→ **GIVEN PASSAGE**

Tuesday, October 8, 2013

P is for Premise

Directing the Imagination

   
We all use our imagination – every time we think about what will happen if we do this or don’t do that, make one decision or another, trying to predict the consequences.  To get an idea for a story, it’s only necessary to point the imagination in a specific direction.  And that direction is determined by personal preference and what kind of story you want to tell.

Start with a source, from the nightly news to a scholarly article to anything else.  It can be what you normally read (or watch or listen to) or something you specifically choose as inspiration.  For example, I like Science Daily, which has interesting articles about fascinating new discoveries – material useful to inspire ideas for speculative fiction.

There was one article about certain parasites that get into the brain and actually control behavior.  One of which gets inside ant brains and makes them march up blades of grass and cling to the top and just wait for some sheep to come by and eat them along with the grass.  Because where that parasite really wants to be is inside a sheep’s intestines.

→ **TASK INSTRUCTIONS**
A: According to the post on story premises, what does the parasite make infected ants do?
B: Pick up the post on story premises after its last sentence and keep writing in the same voice.

→ **EXCERPTED DATA**
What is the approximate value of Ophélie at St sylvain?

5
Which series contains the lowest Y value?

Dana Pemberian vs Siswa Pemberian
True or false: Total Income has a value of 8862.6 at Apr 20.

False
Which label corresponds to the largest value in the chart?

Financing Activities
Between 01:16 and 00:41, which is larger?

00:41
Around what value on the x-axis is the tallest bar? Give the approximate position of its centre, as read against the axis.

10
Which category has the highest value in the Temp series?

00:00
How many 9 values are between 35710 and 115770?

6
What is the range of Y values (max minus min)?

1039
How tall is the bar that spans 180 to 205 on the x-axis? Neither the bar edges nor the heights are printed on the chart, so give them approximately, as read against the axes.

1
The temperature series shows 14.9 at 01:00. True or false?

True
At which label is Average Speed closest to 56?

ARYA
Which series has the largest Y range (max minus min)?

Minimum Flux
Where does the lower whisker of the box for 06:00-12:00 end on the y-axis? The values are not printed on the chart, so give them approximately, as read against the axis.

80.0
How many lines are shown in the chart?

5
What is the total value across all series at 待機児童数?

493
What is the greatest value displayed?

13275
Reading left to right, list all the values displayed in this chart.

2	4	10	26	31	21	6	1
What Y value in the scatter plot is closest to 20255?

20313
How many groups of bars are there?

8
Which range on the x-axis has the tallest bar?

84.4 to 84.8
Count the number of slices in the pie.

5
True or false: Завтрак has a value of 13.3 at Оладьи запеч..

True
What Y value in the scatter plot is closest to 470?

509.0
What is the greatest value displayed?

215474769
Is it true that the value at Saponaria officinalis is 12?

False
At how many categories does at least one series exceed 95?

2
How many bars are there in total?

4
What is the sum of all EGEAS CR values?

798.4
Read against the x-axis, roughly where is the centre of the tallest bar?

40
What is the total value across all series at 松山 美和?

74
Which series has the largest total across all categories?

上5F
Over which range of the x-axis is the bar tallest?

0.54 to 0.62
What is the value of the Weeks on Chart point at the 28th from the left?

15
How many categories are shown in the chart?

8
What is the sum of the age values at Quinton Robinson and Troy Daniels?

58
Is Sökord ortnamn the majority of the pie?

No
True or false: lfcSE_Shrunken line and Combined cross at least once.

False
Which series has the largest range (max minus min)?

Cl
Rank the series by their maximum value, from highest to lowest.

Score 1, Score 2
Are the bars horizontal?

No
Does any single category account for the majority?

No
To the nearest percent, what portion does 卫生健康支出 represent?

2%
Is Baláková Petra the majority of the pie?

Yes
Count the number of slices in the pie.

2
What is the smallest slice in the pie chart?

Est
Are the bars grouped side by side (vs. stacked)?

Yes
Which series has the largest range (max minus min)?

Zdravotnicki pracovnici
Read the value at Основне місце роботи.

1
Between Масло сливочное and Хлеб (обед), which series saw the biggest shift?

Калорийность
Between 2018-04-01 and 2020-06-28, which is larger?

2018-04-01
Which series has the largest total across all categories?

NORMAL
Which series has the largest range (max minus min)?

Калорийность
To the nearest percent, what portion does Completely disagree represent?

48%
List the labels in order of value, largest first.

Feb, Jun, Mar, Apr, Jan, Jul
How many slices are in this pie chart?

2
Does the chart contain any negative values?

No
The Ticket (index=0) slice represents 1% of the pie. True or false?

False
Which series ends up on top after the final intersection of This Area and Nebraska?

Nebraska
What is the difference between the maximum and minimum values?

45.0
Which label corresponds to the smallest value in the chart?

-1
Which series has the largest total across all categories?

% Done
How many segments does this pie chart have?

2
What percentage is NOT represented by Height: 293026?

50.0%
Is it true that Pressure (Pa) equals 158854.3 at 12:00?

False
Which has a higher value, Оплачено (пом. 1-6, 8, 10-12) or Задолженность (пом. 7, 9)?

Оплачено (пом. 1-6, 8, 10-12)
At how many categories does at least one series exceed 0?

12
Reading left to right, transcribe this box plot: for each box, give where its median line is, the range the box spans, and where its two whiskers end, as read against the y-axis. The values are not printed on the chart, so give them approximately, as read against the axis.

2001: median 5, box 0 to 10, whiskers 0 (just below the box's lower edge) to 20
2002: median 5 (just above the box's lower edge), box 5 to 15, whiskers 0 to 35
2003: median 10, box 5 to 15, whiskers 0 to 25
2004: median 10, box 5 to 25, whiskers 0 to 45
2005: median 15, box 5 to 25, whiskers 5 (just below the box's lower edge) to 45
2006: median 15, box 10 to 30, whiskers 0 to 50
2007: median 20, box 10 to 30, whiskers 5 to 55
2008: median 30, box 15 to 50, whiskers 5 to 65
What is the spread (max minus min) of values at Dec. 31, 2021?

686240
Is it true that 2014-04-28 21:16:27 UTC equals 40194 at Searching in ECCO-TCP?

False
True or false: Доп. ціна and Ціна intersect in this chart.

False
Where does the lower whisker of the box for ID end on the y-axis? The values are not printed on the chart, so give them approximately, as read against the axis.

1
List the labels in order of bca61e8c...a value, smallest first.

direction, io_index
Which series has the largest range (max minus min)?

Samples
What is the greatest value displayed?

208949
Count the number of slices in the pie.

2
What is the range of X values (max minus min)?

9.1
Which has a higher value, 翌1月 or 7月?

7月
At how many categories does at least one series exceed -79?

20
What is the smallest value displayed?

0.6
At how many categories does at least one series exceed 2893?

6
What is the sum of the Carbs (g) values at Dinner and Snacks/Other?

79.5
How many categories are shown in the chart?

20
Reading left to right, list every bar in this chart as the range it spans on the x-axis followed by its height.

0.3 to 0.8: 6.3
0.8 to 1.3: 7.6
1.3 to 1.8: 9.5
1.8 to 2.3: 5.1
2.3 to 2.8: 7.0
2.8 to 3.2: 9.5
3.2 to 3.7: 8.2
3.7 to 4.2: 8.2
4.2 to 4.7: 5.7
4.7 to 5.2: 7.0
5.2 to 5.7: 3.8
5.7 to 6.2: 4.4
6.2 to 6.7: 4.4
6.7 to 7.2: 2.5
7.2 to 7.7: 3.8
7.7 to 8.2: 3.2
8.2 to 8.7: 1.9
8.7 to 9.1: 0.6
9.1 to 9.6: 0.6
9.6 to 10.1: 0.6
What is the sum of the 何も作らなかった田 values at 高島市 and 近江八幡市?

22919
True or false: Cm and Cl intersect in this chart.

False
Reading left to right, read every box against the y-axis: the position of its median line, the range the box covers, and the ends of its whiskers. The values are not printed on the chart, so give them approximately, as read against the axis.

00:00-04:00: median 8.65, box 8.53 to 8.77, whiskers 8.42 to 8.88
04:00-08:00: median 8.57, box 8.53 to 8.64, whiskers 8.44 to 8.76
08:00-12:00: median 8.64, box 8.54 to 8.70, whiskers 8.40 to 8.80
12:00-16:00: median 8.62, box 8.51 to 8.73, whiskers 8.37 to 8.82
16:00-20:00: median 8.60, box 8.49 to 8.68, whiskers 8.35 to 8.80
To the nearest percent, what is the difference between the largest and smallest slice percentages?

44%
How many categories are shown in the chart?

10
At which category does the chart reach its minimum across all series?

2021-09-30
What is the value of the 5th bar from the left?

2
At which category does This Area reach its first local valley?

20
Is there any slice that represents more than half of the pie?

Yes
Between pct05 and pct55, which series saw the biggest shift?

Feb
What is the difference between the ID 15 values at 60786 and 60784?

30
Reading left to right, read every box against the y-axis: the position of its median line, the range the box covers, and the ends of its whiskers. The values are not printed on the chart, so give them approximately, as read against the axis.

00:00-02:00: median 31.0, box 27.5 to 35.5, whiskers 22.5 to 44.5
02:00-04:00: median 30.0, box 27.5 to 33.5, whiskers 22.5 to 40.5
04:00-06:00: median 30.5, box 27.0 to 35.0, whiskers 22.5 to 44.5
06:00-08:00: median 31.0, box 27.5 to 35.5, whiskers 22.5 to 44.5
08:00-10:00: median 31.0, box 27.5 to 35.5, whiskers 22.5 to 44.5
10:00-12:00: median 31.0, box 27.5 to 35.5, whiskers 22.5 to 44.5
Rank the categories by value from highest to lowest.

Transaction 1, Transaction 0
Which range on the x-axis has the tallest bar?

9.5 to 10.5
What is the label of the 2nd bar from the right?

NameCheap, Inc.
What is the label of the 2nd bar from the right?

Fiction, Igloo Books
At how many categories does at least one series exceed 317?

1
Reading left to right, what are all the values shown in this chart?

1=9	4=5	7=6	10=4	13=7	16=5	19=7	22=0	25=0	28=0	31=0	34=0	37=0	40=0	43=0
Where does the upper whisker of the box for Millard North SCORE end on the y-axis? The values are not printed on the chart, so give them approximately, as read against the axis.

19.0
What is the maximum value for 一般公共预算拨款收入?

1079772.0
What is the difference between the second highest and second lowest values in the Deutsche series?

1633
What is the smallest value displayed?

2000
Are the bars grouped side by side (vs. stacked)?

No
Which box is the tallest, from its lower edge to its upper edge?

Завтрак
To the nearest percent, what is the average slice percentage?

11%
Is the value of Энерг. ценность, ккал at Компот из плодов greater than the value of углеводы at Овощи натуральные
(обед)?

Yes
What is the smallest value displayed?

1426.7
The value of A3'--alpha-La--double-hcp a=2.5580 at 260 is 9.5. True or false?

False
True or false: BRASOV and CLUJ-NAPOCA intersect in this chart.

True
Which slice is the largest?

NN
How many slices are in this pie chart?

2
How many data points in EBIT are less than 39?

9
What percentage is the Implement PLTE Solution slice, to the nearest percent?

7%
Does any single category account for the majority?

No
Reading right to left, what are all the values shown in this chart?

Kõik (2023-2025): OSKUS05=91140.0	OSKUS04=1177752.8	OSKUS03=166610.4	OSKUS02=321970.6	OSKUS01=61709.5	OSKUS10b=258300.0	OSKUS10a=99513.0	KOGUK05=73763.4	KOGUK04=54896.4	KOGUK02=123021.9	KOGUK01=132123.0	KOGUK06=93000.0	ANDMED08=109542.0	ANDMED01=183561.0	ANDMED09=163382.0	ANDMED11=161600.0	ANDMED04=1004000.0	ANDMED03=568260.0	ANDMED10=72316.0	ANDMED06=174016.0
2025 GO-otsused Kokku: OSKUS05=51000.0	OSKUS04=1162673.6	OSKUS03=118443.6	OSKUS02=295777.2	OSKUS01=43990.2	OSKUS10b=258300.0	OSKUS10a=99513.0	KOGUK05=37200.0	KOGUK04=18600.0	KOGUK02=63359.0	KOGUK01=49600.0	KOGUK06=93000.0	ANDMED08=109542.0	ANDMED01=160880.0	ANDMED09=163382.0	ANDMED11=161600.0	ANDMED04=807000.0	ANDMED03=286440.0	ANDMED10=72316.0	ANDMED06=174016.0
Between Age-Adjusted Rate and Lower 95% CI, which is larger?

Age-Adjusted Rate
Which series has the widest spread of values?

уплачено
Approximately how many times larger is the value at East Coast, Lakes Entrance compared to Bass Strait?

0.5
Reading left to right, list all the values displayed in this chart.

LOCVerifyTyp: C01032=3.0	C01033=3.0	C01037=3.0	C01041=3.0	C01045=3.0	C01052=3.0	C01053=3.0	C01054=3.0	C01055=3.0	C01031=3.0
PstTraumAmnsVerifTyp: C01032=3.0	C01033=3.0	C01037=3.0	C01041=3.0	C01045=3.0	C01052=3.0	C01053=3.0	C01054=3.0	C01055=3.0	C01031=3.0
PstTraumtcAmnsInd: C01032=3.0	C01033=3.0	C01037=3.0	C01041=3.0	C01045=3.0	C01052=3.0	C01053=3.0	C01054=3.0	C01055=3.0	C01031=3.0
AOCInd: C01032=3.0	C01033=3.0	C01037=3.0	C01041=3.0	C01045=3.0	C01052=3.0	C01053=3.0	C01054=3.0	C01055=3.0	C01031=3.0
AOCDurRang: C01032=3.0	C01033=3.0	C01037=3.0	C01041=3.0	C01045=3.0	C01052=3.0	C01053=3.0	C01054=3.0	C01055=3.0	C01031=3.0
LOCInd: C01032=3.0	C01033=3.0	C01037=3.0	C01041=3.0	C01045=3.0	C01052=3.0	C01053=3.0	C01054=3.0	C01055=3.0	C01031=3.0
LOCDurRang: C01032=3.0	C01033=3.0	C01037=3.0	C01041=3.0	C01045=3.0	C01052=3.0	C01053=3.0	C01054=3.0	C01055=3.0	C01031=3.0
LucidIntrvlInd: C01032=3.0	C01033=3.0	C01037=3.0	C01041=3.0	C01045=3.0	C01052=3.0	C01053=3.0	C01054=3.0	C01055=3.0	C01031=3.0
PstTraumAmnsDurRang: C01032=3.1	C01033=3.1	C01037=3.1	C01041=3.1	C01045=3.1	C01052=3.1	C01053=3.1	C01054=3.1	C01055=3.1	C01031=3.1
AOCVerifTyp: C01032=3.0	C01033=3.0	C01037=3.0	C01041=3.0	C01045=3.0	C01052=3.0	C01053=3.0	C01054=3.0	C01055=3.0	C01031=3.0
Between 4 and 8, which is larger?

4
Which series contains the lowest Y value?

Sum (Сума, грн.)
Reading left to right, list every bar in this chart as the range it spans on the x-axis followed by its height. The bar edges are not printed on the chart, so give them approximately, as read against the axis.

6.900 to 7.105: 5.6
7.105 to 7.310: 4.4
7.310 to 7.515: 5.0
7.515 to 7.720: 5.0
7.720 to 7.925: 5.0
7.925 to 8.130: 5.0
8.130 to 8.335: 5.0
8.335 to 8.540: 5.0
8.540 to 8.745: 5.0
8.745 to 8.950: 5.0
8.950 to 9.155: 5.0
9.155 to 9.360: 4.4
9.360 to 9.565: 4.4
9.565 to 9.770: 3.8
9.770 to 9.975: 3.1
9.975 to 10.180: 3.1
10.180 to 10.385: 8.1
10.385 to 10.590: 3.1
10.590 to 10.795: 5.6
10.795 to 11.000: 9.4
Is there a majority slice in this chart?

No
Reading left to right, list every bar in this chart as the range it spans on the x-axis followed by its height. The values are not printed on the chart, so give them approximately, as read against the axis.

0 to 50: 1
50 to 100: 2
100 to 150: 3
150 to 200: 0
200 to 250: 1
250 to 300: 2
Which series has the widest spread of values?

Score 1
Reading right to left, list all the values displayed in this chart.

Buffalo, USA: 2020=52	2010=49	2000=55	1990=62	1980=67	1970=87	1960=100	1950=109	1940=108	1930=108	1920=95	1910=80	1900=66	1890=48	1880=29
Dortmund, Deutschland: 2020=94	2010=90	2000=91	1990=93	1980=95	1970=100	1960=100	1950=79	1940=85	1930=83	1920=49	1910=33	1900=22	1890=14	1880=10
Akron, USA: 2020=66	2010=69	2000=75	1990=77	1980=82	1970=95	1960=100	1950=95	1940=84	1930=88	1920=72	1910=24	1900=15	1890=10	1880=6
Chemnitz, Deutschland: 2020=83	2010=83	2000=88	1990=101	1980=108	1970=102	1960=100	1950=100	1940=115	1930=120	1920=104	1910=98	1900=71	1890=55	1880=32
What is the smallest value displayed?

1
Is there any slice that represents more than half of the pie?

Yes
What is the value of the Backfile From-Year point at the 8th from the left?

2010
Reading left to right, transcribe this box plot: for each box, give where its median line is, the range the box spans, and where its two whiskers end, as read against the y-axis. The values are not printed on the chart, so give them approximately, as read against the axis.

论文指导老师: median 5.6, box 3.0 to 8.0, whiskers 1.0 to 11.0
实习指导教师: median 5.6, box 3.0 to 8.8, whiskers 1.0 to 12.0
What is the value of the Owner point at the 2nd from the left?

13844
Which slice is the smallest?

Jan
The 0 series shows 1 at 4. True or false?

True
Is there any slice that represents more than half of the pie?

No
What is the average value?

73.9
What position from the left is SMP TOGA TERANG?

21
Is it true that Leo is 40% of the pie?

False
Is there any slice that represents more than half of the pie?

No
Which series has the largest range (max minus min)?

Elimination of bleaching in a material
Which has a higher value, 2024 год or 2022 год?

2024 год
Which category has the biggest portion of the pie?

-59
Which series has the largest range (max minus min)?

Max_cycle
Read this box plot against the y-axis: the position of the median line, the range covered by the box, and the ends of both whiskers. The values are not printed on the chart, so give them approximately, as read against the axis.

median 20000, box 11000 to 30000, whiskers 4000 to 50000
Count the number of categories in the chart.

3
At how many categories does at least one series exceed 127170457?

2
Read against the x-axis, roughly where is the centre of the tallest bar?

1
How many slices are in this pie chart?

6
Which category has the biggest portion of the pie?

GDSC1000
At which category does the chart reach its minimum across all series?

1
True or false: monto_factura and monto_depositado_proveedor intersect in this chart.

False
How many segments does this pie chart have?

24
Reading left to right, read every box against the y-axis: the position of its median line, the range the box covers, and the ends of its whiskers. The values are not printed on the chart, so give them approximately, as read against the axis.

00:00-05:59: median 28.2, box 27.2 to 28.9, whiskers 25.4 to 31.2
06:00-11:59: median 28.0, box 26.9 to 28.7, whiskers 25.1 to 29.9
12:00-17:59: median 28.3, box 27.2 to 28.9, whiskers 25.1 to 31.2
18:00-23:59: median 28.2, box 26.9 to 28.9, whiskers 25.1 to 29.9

→ **ANSWERS TO THE EXERCISES**
A: It makes them march up blades of grass, cling to the top, and wait for sheep to come by and eat them along with the grass.

B:
Think about the possibilities inherent just in that one article – what might be different?  If not an ant’s, what other brains might a parasite target – pigeons, domestic pets, or people?  Each answer leads to new questions.  How would the parasite get into its host?  The potential answers vary depending on what that host might be.

More importantly, what kind of change in behavior might that parasite produce?  Something that would be weird, scary, hilarious, or all of the above?  And the big question wanting an answer – to what purpose?  What does the parasite need to achieve?  And does the change of behavior it engenders lead directly to that goal, or is it an incidental by-product?

Each potential answer is part of an idea, and when you string together a number of those in a way that makes sense and sounds interesting, you have the seed of a story.  (And the various combinations of possible speculations from that one article alone are probably in the millions.)

You can even select among different possibilities based on the kind of story you want to tell.  If you’re writing horror, you could choose to have a parasite turn loving pets into vicious killers.  If you desire comedy, the parasite might make people blurt out embarrassing truths.  And those are just a couple of examples.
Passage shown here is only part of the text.